Kasus ini juga telah dilaporkan ke Badan Pertanahan Nasional (BPN), Otoritas Jasa Keuangan (OJK), dan Polres Metro Bekasi.

“Selama ini saya enggak ngerasa punya hutang sampai segitu, seratus ribu juga saya enggak pernah pinjam,” tambah Kacung didampingi anaknya, Karyan (40).

Polres Metro Bekasi melakukan penyelidikan kasus ini.

“Penanganan masalah kasus petani itu sudah ditangan intensif oleh Satreskrim Polres Metro Bekasi,” kata Kasi Humas Polres Metro Bekasi, AKP Akhmadi, saat dikonfirmasi Kompas.com pada Selasa (16/1/2024).
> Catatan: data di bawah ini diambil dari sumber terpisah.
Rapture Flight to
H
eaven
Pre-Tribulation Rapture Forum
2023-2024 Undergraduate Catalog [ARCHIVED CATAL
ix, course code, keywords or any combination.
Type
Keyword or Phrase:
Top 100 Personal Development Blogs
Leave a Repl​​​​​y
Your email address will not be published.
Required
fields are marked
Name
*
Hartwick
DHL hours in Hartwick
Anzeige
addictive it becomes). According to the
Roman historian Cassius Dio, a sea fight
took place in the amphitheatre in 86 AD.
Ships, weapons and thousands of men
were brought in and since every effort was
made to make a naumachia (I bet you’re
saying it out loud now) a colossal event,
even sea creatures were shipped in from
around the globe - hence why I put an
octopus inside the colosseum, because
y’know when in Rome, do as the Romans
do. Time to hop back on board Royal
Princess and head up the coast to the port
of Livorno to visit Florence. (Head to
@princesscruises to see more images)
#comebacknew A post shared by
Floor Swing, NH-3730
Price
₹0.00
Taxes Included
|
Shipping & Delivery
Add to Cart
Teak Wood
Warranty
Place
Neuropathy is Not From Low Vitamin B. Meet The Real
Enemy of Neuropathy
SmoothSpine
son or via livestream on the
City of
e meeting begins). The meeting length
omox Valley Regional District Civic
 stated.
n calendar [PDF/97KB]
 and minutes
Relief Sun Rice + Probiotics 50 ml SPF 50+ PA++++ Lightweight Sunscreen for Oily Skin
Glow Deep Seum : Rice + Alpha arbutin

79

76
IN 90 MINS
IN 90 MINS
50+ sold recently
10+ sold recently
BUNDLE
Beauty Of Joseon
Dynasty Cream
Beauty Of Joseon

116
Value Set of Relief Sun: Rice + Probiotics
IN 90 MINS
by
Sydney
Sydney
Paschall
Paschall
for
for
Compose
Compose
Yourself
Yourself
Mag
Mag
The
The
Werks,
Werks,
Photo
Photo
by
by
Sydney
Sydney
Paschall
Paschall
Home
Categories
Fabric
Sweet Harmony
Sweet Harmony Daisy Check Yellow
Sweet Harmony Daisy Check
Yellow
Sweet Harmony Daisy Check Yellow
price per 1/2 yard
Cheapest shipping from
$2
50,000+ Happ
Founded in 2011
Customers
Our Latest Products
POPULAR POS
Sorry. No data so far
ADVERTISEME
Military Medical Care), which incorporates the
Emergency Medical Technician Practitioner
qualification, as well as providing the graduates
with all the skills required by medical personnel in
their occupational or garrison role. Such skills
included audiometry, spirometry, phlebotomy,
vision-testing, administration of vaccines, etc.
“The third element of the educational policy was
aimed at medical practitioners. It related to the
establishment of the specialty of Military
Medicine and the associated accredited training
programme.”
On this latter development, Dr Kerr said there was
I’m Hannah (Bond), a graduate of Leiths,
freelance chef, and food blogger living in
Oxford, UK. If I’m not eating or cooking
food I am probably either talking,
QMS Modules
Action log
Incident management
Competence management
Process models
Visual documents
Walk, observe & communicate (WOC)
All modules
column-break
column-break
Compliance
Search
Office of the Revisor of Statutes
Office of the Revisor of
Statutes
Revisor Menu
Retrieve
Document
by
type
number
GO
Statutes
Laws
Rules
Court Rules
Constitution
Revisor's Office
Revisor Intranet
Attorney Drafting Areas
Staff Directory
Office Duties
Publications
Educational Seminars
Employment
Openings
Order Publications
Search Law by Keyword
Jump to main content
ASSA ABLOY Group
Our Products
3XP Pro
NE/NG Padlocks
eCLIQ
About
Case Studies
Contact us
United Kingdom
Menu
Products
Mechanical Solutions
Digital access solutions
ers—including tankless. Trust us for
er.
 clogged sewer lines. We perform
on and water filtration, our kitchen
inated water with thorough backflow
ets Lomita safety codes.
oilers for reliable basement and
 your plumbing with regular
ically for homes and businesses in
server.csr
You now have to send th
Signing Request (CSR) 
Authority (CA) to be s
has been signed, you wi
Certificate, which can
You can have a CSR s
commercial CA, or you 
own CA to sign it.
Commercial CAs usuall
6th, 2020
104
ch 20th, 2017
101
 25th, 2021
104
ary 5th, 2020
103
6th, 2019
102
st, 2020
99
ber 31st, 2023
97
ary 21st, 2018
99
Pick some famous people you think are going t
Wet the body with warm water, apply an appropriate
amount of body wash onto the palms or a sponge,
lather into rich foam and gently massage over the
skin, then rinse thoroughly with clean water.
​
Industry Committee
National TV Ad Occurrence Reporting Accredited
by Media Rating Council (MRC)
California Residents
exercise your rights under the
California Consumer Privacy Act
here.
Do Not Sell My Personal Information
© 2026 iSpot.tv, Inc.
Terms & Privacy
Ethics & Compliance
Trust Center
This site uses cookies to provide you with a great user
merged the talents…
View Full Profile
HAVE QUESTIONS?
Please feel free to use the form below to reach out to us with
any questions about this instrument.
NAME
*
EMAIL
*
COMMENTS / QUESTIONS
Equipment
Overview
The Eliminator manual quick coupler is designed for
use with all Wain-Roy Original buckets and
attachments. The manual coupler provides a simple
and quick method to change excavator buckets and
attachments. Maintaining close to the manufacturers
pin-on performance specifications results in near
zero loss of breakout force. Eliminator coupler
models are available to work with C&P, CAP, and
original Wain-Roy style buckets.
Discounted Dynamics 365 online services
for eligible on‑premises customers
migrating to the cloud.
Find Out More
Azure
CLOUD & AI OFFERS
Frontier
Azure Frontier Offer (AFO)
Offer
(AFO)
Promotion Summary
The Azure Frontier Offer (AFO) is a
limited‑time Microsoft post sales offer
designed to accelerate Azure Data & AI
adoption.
Dia menjelaskan, korban telah membuat laporan kepolisian dengan nomor LP/B/44/I/2024/SPKT/POLRES METRO BEKASI/POLDA METRO JAYA.

Sementara kasusnya itu bermula ketika korban menitipkan sertifkatnya.

Namun ternyata oleh pelaku digadaikan untuk meminjam uang.

“Jadi semua dipalsukan mulai dari identitas korban dan semua-semuanya,” imbuhnya.

Saat ini, kata AKP Akhmadi, pihaknya tengah mendalami kasus ini guna menentukan sejumlah pelaku.

Dari penyelidikan ini juga diterapkan lima pasal yakni Pasal 263, 264, 266, KUHPidana tentang pemalsuan dokumen.

Kemudian pasal 273 KUHPidana tentang gadai tanpa izin, dan pasal 385 KHUPidana dengan penyerobotan tanah.

“Ada lima pasal kita terapkan ancaman hukumannya 4 sampai 8 tahun penjara,” katanya.